Hwajeon, The Beautiful Fried Rice Cakes Decorated With Edible Flowers

Food is a multi-sensory experience — the visual appearance can make as much of an impression as the taste. Even if a component doesn't offer much subsistence, it can still be defining element of a dish. Who doesn't like a bit of eye-catching garnish?

Such is the case with hwajeon, a Korean fried rice cake garnished with flowers. A historic dish, this dessert has been prepared for hundreds of years since the Koryo dynasty, which lasted through the 14th century. Today, it continues to be popular during celebrations, especially ones interlinked with the lunar calendar. And its backstory is remarkable — it started as a food prepared by women foraging for flowers high up in the mountains.

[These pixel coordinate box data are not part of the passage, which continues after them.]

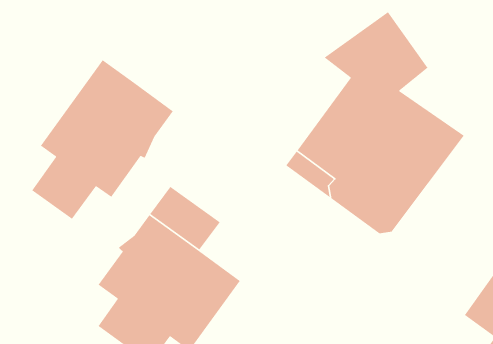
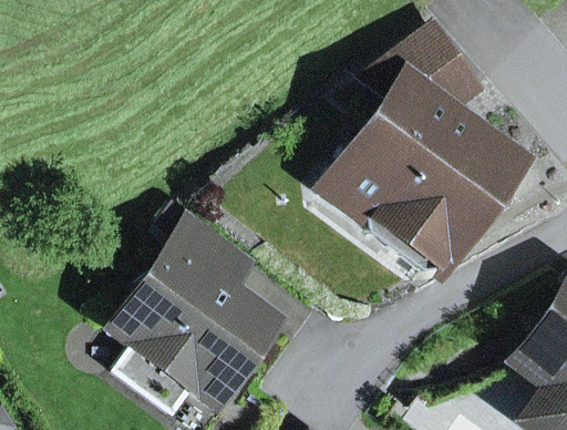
building: [31,59,174,220] -> none

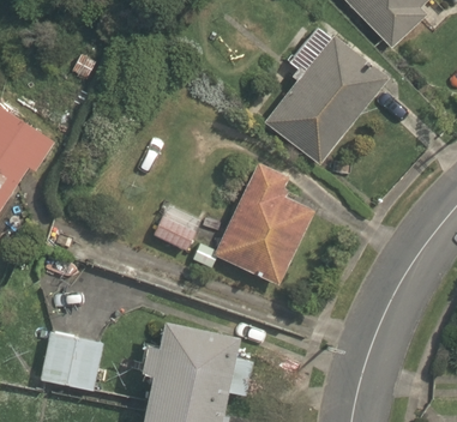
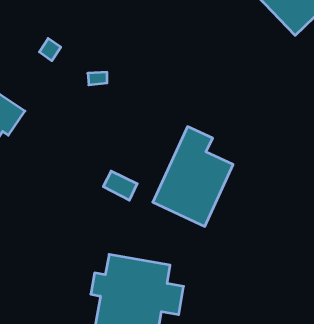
building: [266,32,389,164] -> none
building: [43,333,103,390] -> none

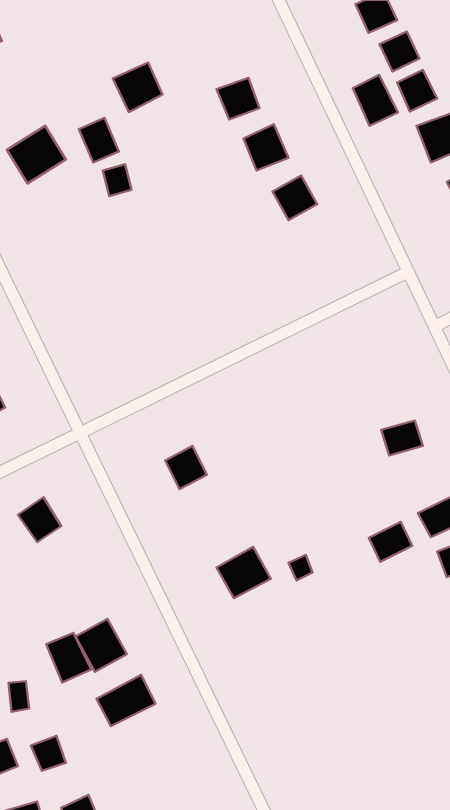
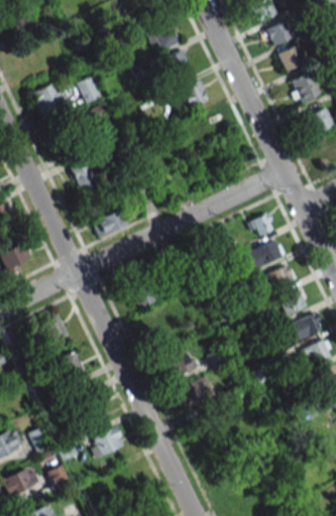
building: [113,62,163,112] -> [149,22,181,53]
building: [353,75,398,126] -> none
building: none -> [71,159,104,197]
building: none -> [93,208,132,238]
building: none -> [249,214,275,237]
building: none -> [247,239,285,269]
building: [369,522,412,562] -> [281,290,308,315]
building: none -> [178,377,215,408]
building: [46,633,91,682] -> [59,352,87,383]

Although involving only a few components, Hwajeon delivers a feast for the eyes. Plus, it tastes delicious and isn't too difficult to make. Not surprising it's so popular in Korean cuisine — let's dive into what it's all about.

How Hwajeon is made

Of course, the most immediately apparent aspect of hwajeon is the flowers. Most famously, the cakes are made with springtime azalea flowers; however, there are also other seasonal varieties. Rose petals are utilized in the summertime, while chrysanthemums are garnished in the fall. Many more renditions exist — if crafting at home, reach for any type of edible flower.

The preparation of hwajeon starts with the creation of a simple dough. The cakes are made with glutinous rice flour, which contributes to their unique texture. Despite its name, this milled flour made is actually gluten-free, and utilized in desserts like mochi and boba pearls for its sticky texture. The sweet rice flour is combined with a bit of salt and slowly mixed in with boiling water. Once it reaches a workable temperature and consistency, the dough is kneaded for a few minutes until smooth. The result is then divided into the desired number of small circles.

Next, the cakes are pan-fried in vegetable oil, and toasted for a few minutes until the exterior is crispy. At the end of the cooking process, the flowers are momentarily pressed into the cake but not fried to preserve the color. Once taken off the heat, a finishing drizzle of honey or simple syrup finishes the hwajeon.

How is Hwajoen served?

Traditionally, the fried rice cakes are served alongside a refreshing drink that infuses the same flowers into a honey-water, or omija-based tea. In accordance with the flowers used in the cakes, the companion beverage changes depending on the season. For example, in fall, when chrysanthemum hwajeon's are formed, the rice cakes are consumed alongside a chrysanthemum rice wine.

Hwajoen are interlinked with springtime festivities. Most prominently, they're enjoyed on March 3rd, an important date in the lunar calendar. Eaten at picnics called hwajeon nori, the cakes are prepared by women in the mountains. The flowers are picked on the mountainside, and the cakes fried on pans carried to the lofty elevation.

However, consumption of hwajoen is not limited to only one holiday. The rice cakes are also made on Buddha's birthday, and other Korean holidays. With such a colorful appearance, it's no surprise the cakes have such a festive association — every batch feels like a celebration.